My closest contact with the forest elephant came in March 2006 when I accompanied an elephant tagging team to Nki National Park, a pristine, hilly forest wilderness teeming then with wildlife in east Cameroon. After hiking for four days, we got to a marshy Bai (forest clearing) called Ikwa, deep inside the park. Behold 28 elephants and four calves communed with buffalos, sitatunga antelope and gorillas in the clearing. I stood stultified some 20 metres away watching calves stick to their mothers who pampered and cuddled them. I left Ikwa that evening feeling fulfilled.

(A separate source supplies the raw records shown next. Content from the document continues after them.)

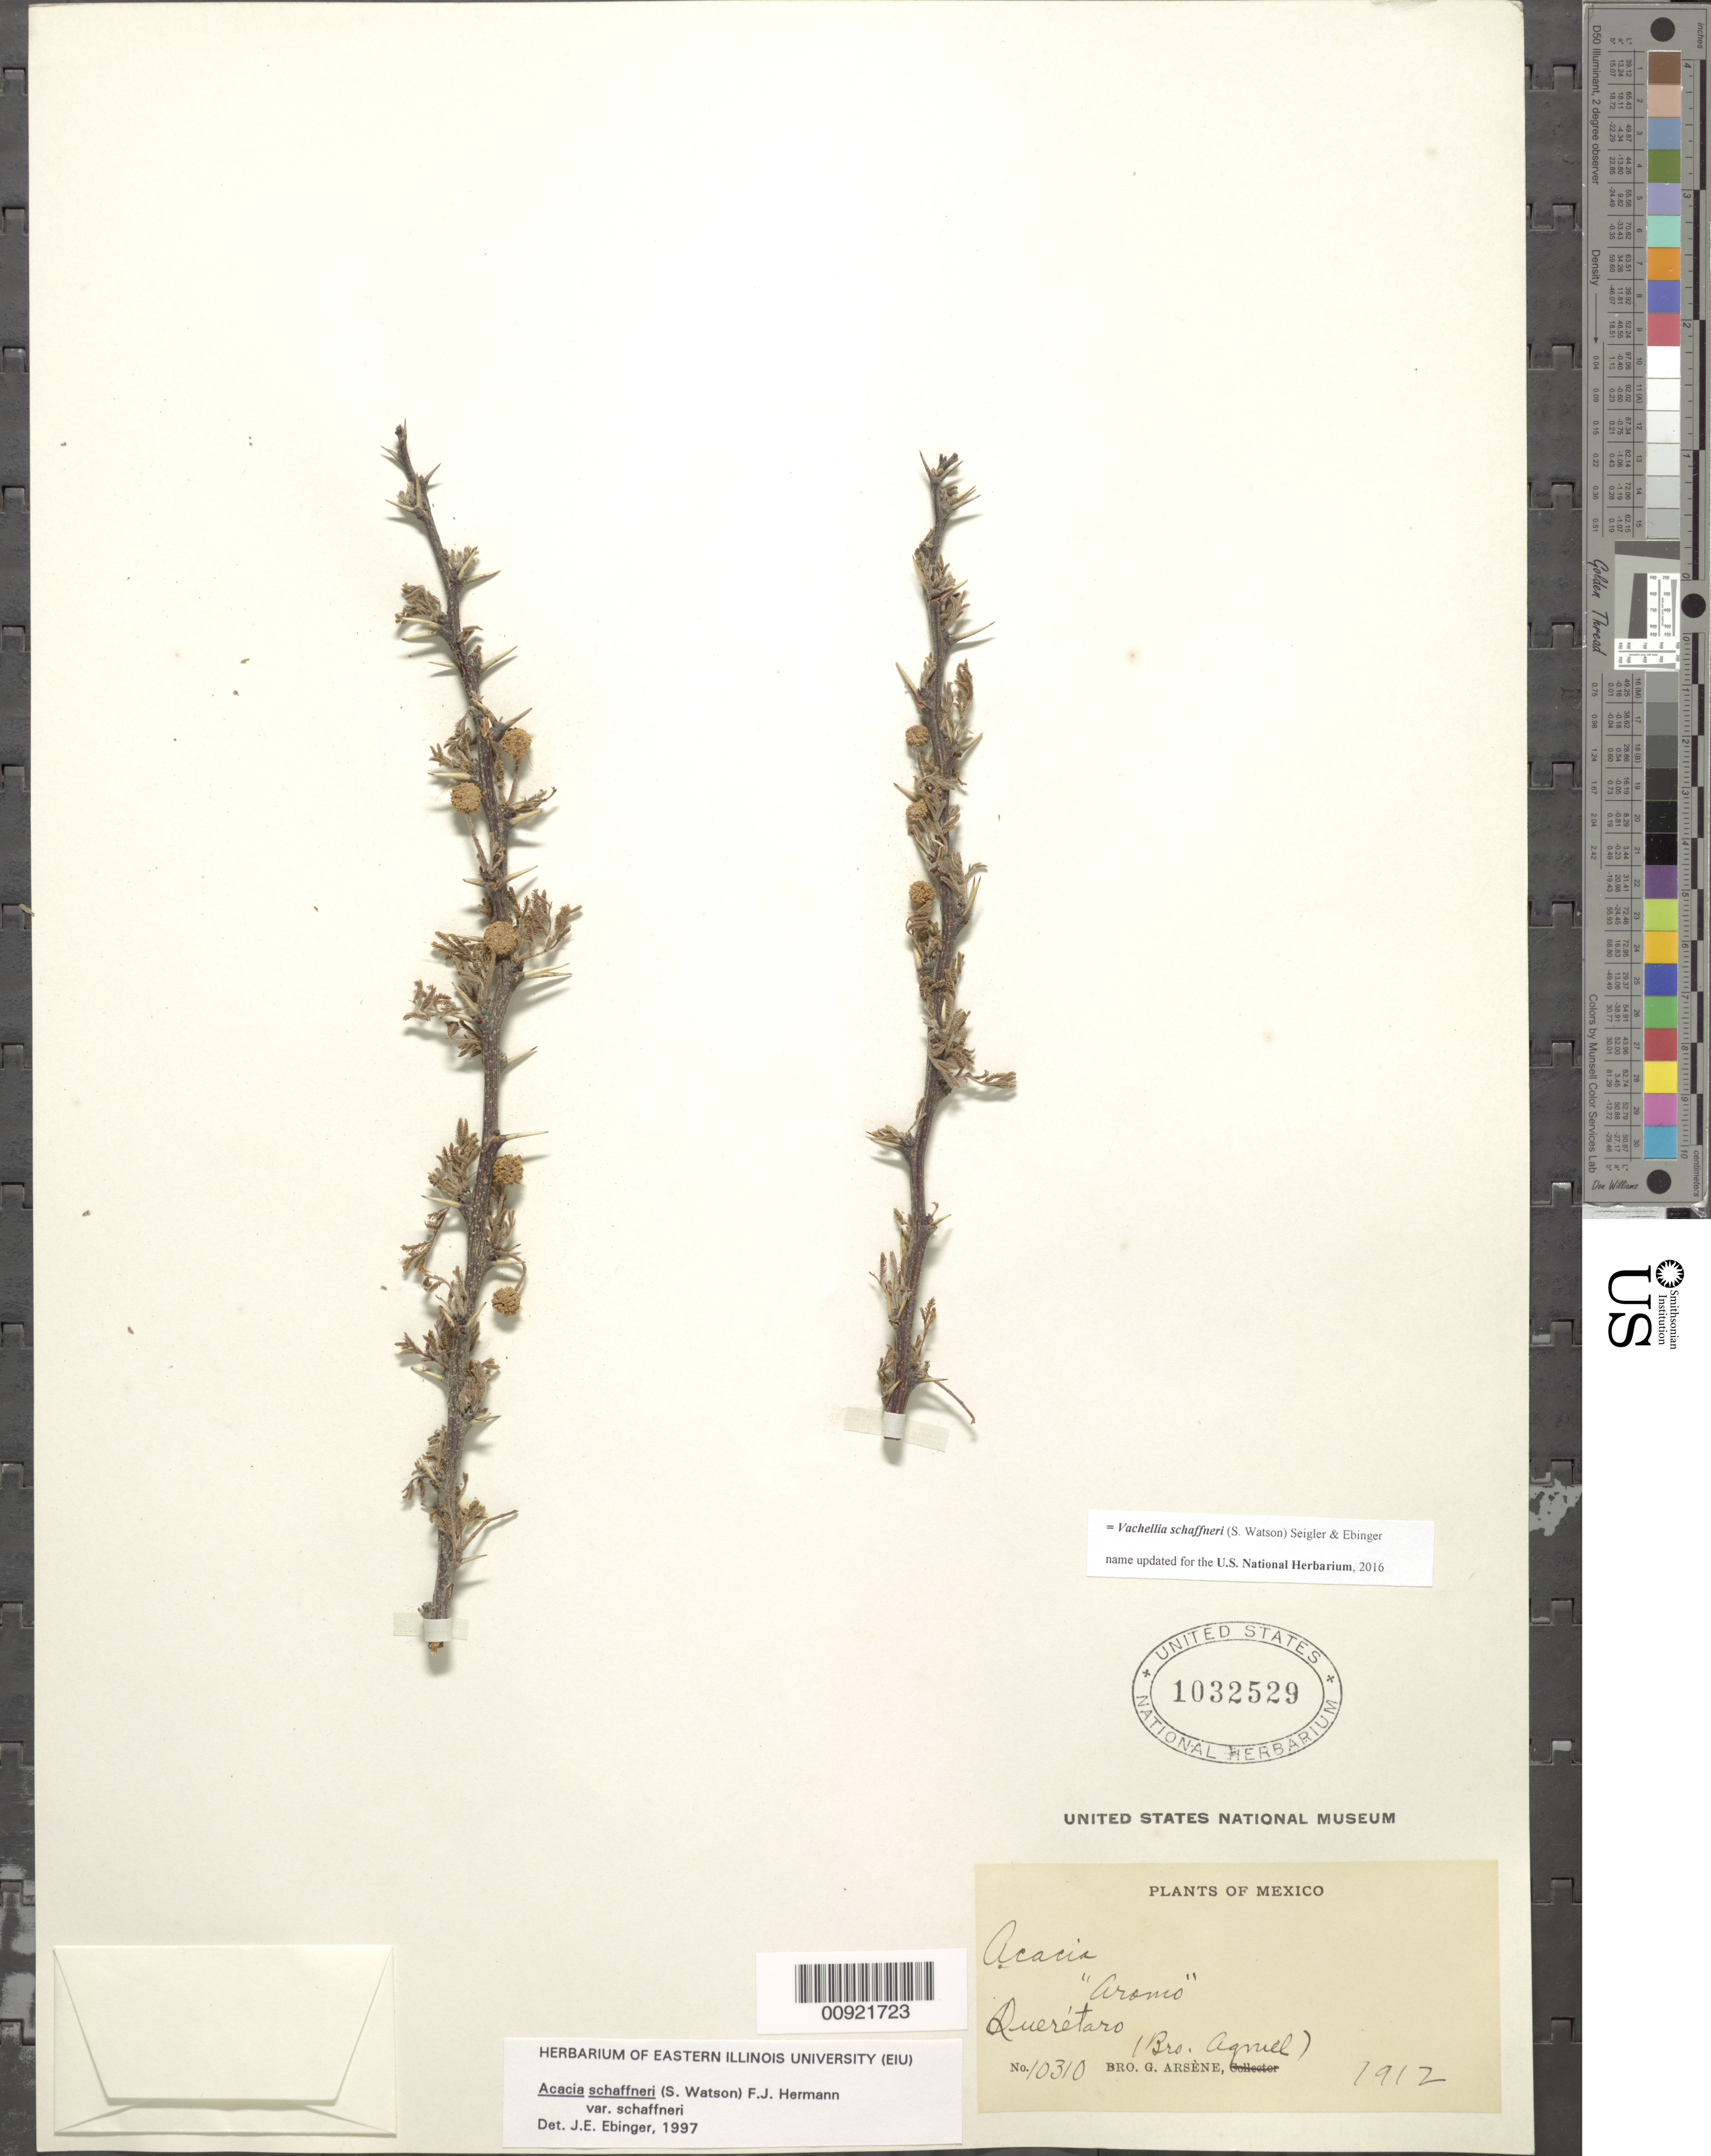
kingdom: Plantae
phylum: Tracheophyta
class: Magnoliopsida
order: Fabales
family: Fabaceae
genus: Vachellia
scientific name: Vachellia schaffneri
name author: (S. Watson) Seigler & Ebinger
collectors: Bro. Agniel & Bro. G. Arsène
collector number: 10310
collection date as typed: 1912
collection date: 1912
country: Mexico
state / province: Querétaro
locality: Querétaro.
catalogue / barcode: US 1032529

Three months later, June 2006, I went to Djembe, a base camp inside Lobeke National Park. As we rested for the night we heard the deafening sound of elephant footsteps. As we settled for breakfast in the morning, one of the elephants trudged out from the nearby bush and began feeding on Indian bamboos. The bull stayed on for 43 minutes before sauntering off.
Fast forward 2013
The presence of elephants in clearings and other areas of parks in southeast Cameroon in 2006 did not mean this charismatic mega vertebrate was totally beyond reach of the poachers’ bullets. Thanks to a small group of 45 forest rangers recruited with the support of WWF, elephants remained relatively safe. But later events in the region would dwarf rangers’ efforts to ensure their protection. The ramifications of war in neighbouring Republic of Congo and Central African Republic began being felt. In 2008, AK-47 (Kalachnikovs) fell in the hands of poachers. The consequence was an increase in the number of elephants killed, as well as ivory and Kalashnikovs seized. Poorly equipped and unarmed rangers found it difficult to face up to poachers.
Now elephants are facing pressure from all sides. Encounters in forest clearings have become rare. The estimated 2,500 elephants in Lobeke dropped to 1,750 between 2006 and 2009. A visit to the Ikwa clearing in Nki National Park in 2011 revealed the havoc inflicted by poachers. We found the stinking decaying body of a calf lying close to its mother. This was a debilitating sight that dampened my spirit and sapped my proverbial enthusiasm. In Buea, the situation isn’t better as the small home range of elephants that used to number 200 in 1980s has dropped to an estimated 50. The filing elephants are now hard to see on the moonlit mountain slope.
However, there is no turning back now. Concerted actions by conservation organizations and a recent move by the UN Security Council recognizing ivory trafficking as an international crime
bring some rays of hope. The Cameroon government is now taking the issue of ivory trafficking seriously by deploying elite soldiers to support forest rangers during anti-poaching operations. Should these efforts be sustained, there are glimmers of hope the world’s largest mammal will survive this lethal threat to its existence.